In the Molly Ringwald mold we have Olive, a smart, confident girl-next-door type with a wicked sense of humor who tells a teeny little lie about losing her virginity. When her fib is overheard by the over-righteous leader of the school’s fire-and-brimstone chastity club, the rumor spreads with lightning speed via text message and old-fashioned word-of-mouth.
When Olive agrees to let a gay boy claim he had sex with her to throw the legions of homophobic schoolmates off his queer scent, her bad reputation gets out of control. Soon, she’s a superhero to the school’s outcasts, accepting gift cards in exchange for needy (and nerdy) guys being able to fabricate tales of their sexual conquests with her, the unequivocal school skank. The guys leave the deal looking like studs, and Olive just looks like a bigger and bigger slut.

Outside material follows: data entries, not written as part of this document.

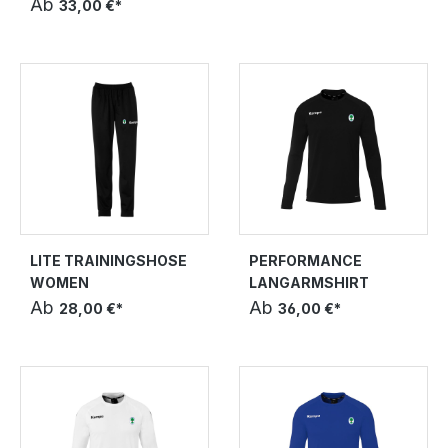
Ab
33,00 €*
LITE TRAININGSHOSE
PERFORMANCE
WOMEN
LANGARMSHIRT
Ab
Ab
28,00 €*
36,00 €*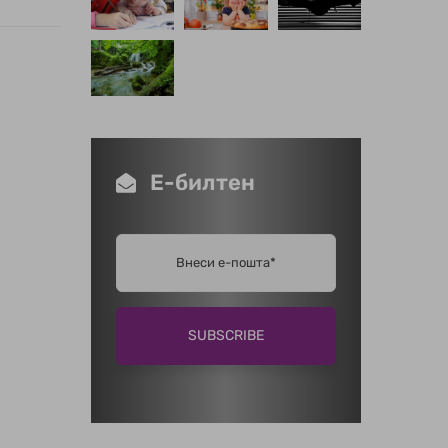
Е-билтен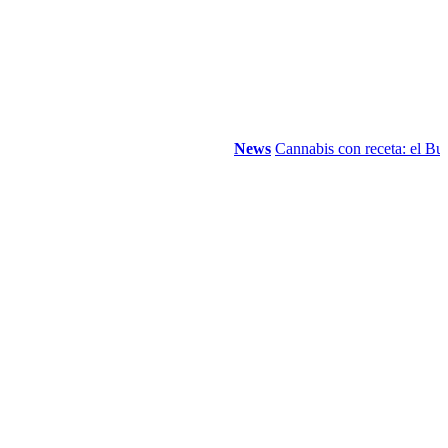
News
Cannabis con receta: el Bundesta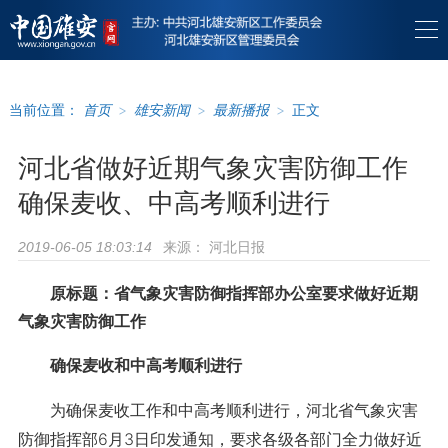
当前位置：
首页
>
雄安新闻
>
最新播报
>
正文
河北省做好近期气象灾害防御工作
确保麦收、中高考顺利进行
来源：
河北日报
2019-06-05 18:03:14
原标题：省气象灾害防御指挥部办公室要求做好近期
气象灾害防御工作
确保麦收和中高考顺利进行
为确保麦收工作和中高考顺利进行，河北省气象灾害
防御指挥部6月3日印发通知，要求各级各部门全力做好近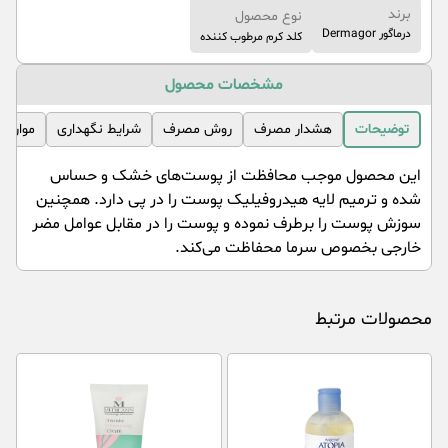
برند
نوع محصول
درماگور Dermagor
کلد کرم مرطوب کننده
مشخصات محصول
توضیحات
هشدار مصرف
روش مصرف
شرایط نگهداری
موارد 
این محصول موجب محافظت از پوست‌های خشک و حساس
شده و ترمیم لایه هیدروفیلیک پوست را در پی دارد. همچنین
سوزش پوست را برطرف نموده و پوست را در مقابل عوامل مضر
خارجی بخصوص سرما محفاظت می‌کند.
محصولات مرتبط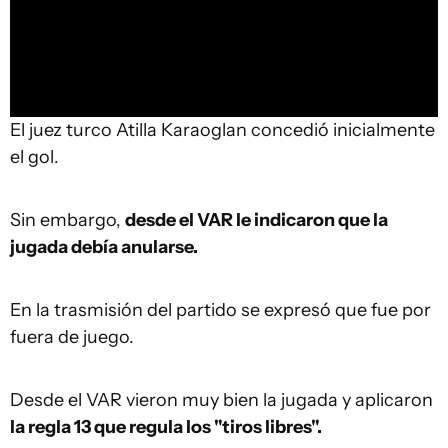
El juez turco Atilla Karaoglan concedió inicialmente
el gol.
Sin embargo,
desde el VAR le indicaron que la
jugada debía anularse.
En la trasmisión del partido se expresó que fue por
fuera de juego.
Desde el VAR vieron muy bien la jugada y aplicaron
la regla 13 que regula los "tiros libres".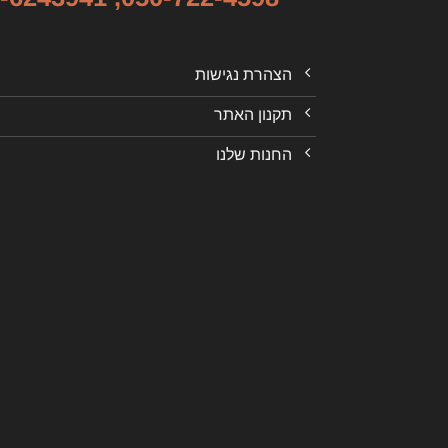
הצהרת נגישות
תקנון האתר
החנות שלנו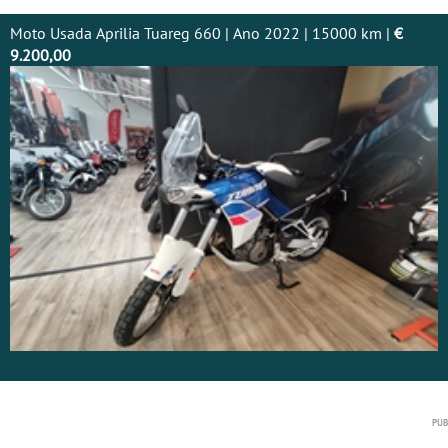
Moto Usada Aprilia Tuareg 660 | Ano 2022 | 15000 km |
€
9.200,00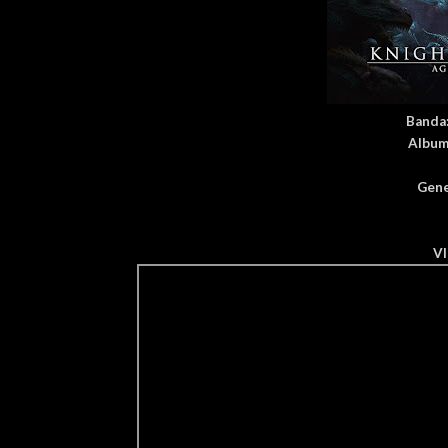
Banda
Album
Gene
V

The film parallels “The Scarlet Letter,” which her English class is studying. Turning to the text, Hester’s trials and tribulations help give Olive the strength to embrace her bad reputation, complete with a scarlet “A” on her outfits, and give the school something to really talk about when the chaste truth is ultimately revealed in an explosive climax of jaw-dropping revelations.
Screenwriter Bert V. Royal has woven a sassy tapestry of relatable plot, hilariously eccentric characters and some of the best one-liners ever written for the screen – all while paying loving homage to John Hughes and his ’80s contemporaries who helped create High School Angst Comedy as a genre unlike any other. The movie never once falls into parody, but nearly every scene is bubbling over with music, dialogue or imagery with a heavy nod to its source material.
For Emma Stone, the film’s star, this is a breakout role that could change her career in the way Juno did for Ellen Page. Stone’s got a Lindsay Lohan vibe (without the addictions, hopefully) and a sultry tenor voice that gives her sarcastic delivery an extra painful punch to whoever’s on the receiving end of one of her barbs. If one good thing came out of VH1’s search for The Next Partridge Family, Stone is definitely it.
So, with its hhhhhhot guys, bitchy girls, and deliciously dark comedy, Easy A is a gay movie lover’s dream. And we’re sure, wherever he is, John Hughes is extremely proud.